HBO Max will become the latest streaming service to offer live sporting events on Tuesday when it airs the U.S. Women’s National Team’s friendly against New Zealand. The match kicks off Warner Bros. Discovery’s eight-year media rights deal with U.S. Soccer.
Tuesday’s tilt will provide a test for the platform’s ability to deliver a comfortable livestreaming sports experience. It will also provide the latest clue into how Warner Bros. Discovery (which officially merged in April 2022, a month after the soccer deal was announced) plans to use its myriad content arms to boost a sports partner.
The USMNT will make its Max debut on Jan. 25, before playing a TNT-exclusive match days later; events will continue to be split between the platforms for the near term.
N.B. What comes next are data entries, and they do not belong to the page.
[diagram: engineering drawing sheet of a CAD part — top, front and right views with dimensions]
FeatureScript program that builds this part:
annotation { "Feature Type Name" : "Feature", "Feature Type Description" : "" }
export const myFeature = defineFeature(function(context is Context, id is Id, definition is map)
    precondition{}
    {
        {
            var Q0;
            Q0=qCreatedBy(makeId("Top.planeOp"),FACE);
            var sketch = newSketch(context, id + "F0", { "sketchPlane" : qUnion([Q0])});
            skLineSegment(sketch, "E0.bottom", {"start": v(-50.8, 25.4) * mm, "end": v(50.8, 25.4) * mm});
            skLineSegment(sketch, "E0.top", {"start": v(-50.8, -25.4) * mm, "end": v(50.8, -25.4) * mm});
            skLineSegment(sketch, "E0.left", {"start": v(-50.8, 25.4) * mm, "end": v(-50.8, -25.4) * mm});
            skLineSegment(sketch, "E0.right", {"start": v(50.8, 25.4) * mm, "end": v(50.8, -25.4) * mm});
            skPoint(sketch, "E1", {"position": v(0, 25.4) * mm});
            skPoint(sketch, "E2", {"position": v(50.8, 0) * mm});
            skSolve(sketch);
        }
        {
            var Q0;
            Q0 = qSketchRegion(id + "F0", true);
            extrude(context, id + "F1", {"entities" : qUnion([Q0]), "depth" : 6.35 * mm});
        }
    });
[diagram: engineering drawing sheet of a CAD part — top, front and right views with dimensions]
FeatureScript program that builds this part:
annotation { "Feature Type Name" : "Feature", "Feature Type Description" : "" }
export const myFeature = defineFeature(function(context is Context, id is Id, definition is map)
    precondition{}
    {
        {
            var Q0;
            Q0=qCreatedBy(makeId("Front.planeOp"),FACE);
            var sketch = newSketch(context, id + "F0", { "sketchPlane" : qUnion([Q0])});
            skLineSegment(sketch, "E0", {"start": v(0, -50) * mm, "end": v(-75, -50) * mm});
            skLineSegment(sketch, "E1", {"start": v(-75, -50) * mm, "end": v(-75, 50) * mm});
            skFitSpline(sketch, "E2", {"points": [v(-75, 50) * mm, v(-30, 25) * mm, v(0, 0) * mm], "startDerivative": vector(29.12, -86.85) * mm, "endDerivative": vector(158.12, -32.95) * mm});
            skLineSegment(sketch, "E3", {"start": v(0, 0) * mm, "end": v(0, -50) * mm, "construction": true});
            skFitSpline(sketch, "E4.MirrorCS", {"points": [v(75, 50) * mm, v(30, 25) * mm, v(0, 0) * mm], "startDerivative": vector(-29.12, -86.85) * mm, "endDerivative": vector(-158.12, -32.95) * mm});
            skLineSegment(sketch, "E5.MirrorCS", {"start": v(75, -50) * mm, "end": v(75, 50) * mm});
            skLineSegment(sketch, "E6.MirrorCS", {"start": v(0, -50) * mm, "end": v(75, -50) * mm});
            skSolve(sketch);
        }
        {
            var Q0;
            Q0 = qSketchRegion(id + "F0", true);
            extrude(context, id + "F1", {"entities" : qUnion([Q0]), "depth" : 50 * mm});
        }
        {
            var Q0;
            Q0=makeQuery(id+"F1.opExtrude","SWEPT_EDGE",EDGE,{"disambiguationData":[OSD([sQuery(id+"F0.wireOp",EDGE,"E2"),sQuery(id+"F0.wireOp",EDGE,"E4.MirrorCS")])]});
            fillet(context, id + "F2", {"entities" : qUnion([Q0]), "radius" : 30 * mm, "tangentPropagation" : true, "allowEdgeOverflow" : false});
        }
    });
Coverage will look similar in both places though, with Luke Wileman serving as the lead play-by-play voice and Sarah Walsh anchoring studio coverage. Analysts include former USWNT players Julie Foudy and Shannon Boxx, as well as ex-USMNT players DaMarcus Beasley and Kyle Martino. Melissa Ortiz will serve as a reporter for the broadcasts.
A few other faces could show up on the coverage as well. Turner Sports has developed a reputation for mixing its sports personalities across properties. Expect it to break out that playbook again for its newest sport. “We want to leverage the mothership in all ways possible, and that includes cross promotion and pollination with other sports,” WBD Sports’ senior vice president of business development and strategic partnerships Raphael Poplock said in an interview.
But U.S. Soccer will also look to leverage other WBD brands, from CNN to the Food Network.
“We’ve already had some internal dialogue around what can we do before, let’s say, a U.S.-Mexico match to make that feel like a huge tent-pole moment,” Poplock said.
Turner also plans to leverage its social assets, built around the Bleacher Report and House of Highlights brands. Soccer won’t be entirely new to those audiences since Turner recently carried Champions League action. Part of that package was put on the company’s erstwhile sports-specific service, B/R Live, which failed to make much of an impact after debuting in 2018.
WBD president David Zaslav’s vision for how sports rights fit into the company’s linear and streaming strategies is slowly coming into focus. In November, he hinted at the possibility of bringing NBA games to HBO Max, saying, “I’m hopeful that we can do something very creative.”
Yet that same month, Zaslav said his company doesn’t “have to have the NBA” as the league prepares to negotiate a new set of long-term rights deals. It remains unclear if that comment was merely an act of public negotiating, or whether it will ultimately read as foreshadowing.